72t

I have a client who is only 54 and losing her job. She has no 401k or any other assets, but she is offered a lump sum pension of $670,000. She needs about $24,000 per year to cover her expenses. Could I roll the pension into and IRA, then take $550,000 and roll into another IRA to utilize 72T. I ran a calculator that said this would provide a little over $23,000 per year. I guess my question is can I break it into two IRA’s? Both would be managed investment accounts, not annuities and would have to continue to at least 59 1/2.

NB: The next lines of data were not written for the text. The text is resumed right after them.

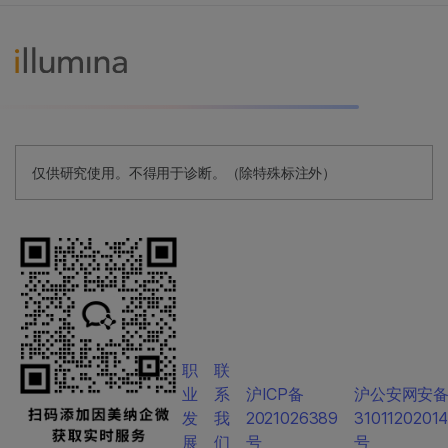
仅供研究使用。不得用于诊断。（除特殊标注外）
职
联
业
系
沪ICP备
沪公安网安
发
我
2021026389
3101120201
展
们
号
号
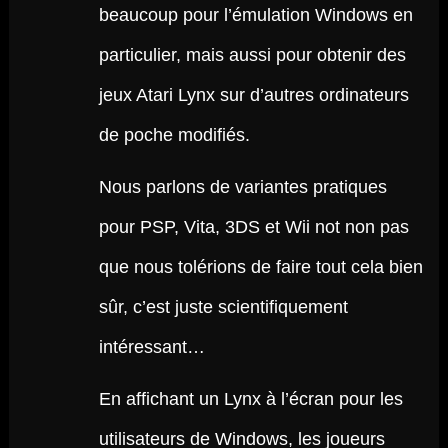
beaucoup pour l’émulation Windows en
particulier, mais aussi pour obtenir des
jeux Atari Lynx sur d’autres ordinateurs
de poche modifiés.
Nous parlons de variantes pratiques
pour PSP, Vita, 3DS et Wii not non pas
que nous tolérions de faire tout cela bien
sûr, c’est juste scientifiquement
intéressant…
En affichant un Lynx à l’écran pour les
utilisateurs de Windows, les joueurs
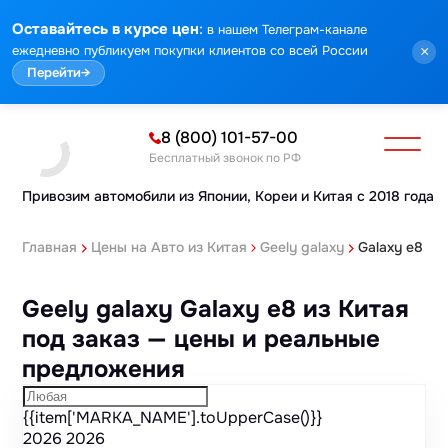
Марка
Модель
Год
Стоимость
Пробег
Объем
Тип кузова
Мощность
Номер кузова
КПП
Привод
Тип двигателя
Комплектация
Номер лота
Аукцион
:
Оставайтесь в курсе цен
в нашем Телеграм-канале
ежедневно публикуем покупки клиентов со всей России
×
Перейти
→
8 (800) 101-57-00
Бесплатный звонок по РФ
Привозим автомобили из Японии,
Кореи и Китая с 2018 года
Главная
Цены на Авто из Китая
Geely galaxy
Galaxy e8
Geely galaxy Galaxy e8 из Китая
под заказ — цены и реальные
предложения
{{item['MARKA_NAME'].toUpperCase()}}
2026
2026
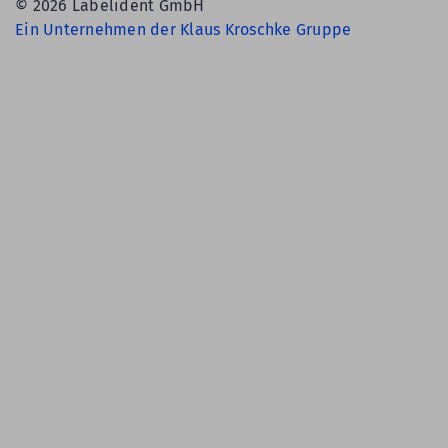
© 2026 Labelident GmbH
Ein Unternehmen der Klaus Kroschke Gruppe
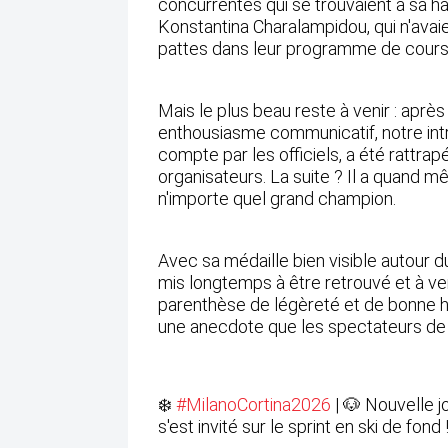
concurrentes qui se trouvaient à sa h
Konstantina Charalampidou, qui n'avaie
pattes dans leur programme de cours
Mais le plus beau reste à venir : après 
enthousiasme communicatif, notre intru
compte par les officiels, a été rattrapé
organisateurs. La suite ? Il a quand m
n'importe quel grand champion.
Avec sa médaille bien visible autour du
mis longtemps à être retrouvé et à v
parenthèse de légèreté et de bonne 
une anecdote que les spectateurs de M
❄️
#MilanoCortina2026
| 🐶 Nouvelle j
s'est invité sur le sprint en ski de fond 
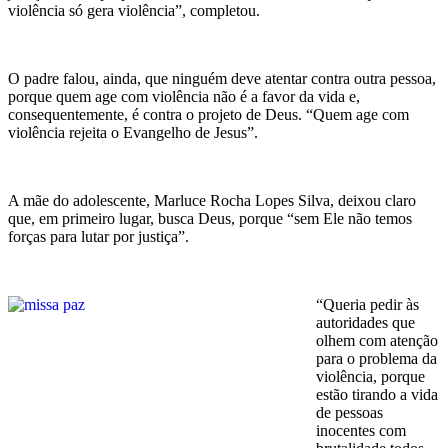
violência só gera violência”, completou.
O padre falou, ainda, que ninguém deve atentar contra outra pessoa,
porque quem age com violência não é a favor da vida e,
consequentemente, é contra o projeto de Deus. “Quem age com
violência rejeita o Evangelho de Jesus”.
A mãe do adolescente, Marluce Rocha Lopes Silva, deixou claro
que, em primeiro lugar, busca Deus, porque “sem Ele não temos
forças para lutar por justiça”.
“Queria pedir às
autoridades que
olhem com atenção
para o problema da
violência, porque
estão tirando a vida
de pessoas
inocentes com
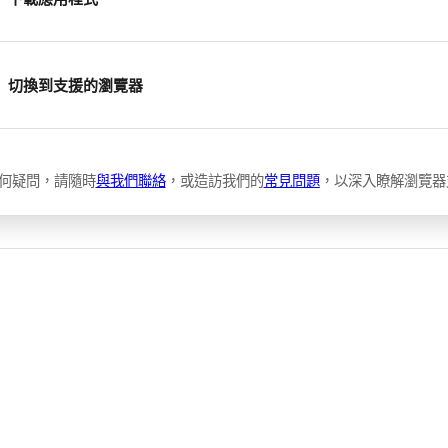
切換到支援的瀏覽器
何疑問，請隨時
與我們聯絡
，或造訪我們的
常見問題
，以深入瞭解瀏覽器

  • Yes, the rollover IRA can be partitioned by direct trustee transfer into two accounts, one for 550k to be used to calculate the 72t plan, and the other for the remaining value which would stay outside the plan. The smaller IRA account could be used for emergency needs subject to the penalty, but it would be functioning as insurance to avoid busting the 72t plan. Client might even qualify for a different penalty exception for distributions from the other IRA, if necessary. After the 670k rollover, the direct trustee partition should be done with 550k being transferred to a new IRA account. This eliminates the chance for any changes in the pension calculution from effecting the 72t plan since any adjustments would be taken from the initial IRA rollover account.
  • Note that if the first 72t distribution is taken PRIOR TO the day she reaches 54.5, then she will not have a 5 year plan because the modification date will be at 59.5. That provides for more flexibility in the first and 6th calendar years of the plan than a 5 year plan.